● Your instructions
Please rewrite the lines below with "営業時間" changed to "受付時間" and everything else kept the same. Leave the pictures out of your answer.

● Supplied records
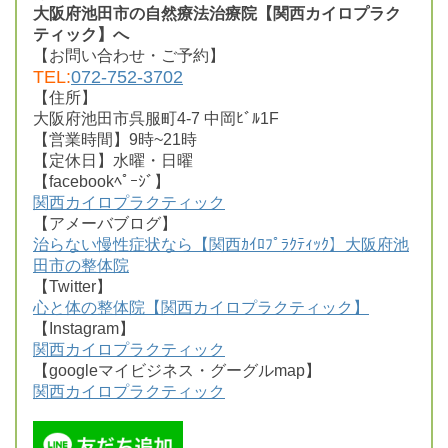
大阪府池田市の自然療法治療院【関西カイロプラク
ティック】へ
【お問い合わせ・ご予約】
TEL:
072-752-3702
【住所】
大阪府池田市呉服町4-7 中岡ﾋﾞﾙ1F
【営業時間】9時~21時
【定休日】水曜・日曜
【facebookﾍﾟｰｼﾞ】
関西カイロプラクティック
【アメーバブログ】
治らない慢性症状なら【関西ｶｲﾛﾌﾟﾗｸﾃｨｯｸ】大阪府池
田市の整体院
【Twitter】
心と体の整体院【関西カイロプラクティック】
【Instagram】
関西カイロプラクティック
【googleマイビジネス・グーグルmap】
関西カイロプラクティック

● Written answer
大阪府池田市の自然療法治療院【関西カイロプラク
ティック】へ
【お問い合わせ・ご予約】
TEL:
072-752-3702
【住所】
大阪府池田市呉服町4-7 中岡ﾋﾞﾙ1F
【受付時間】9時~21時
【定休日】水曜・日曜
【facebookﾍﾟｰｼﾞ】
関西カイロプラクティック
【アメーバブログ】
治らない慢性症状なら【関西ｶｲﾛﾌﾟﾗｸﾃｨｯｸ】大阪府池
田市の整体院
【Twitter】
心と体の整体院【関西カイロプラクティック】
【Instagram】
関西カイロプラクティック
【googleマイビジネス・グーグルmap】
関西カイロプラクティック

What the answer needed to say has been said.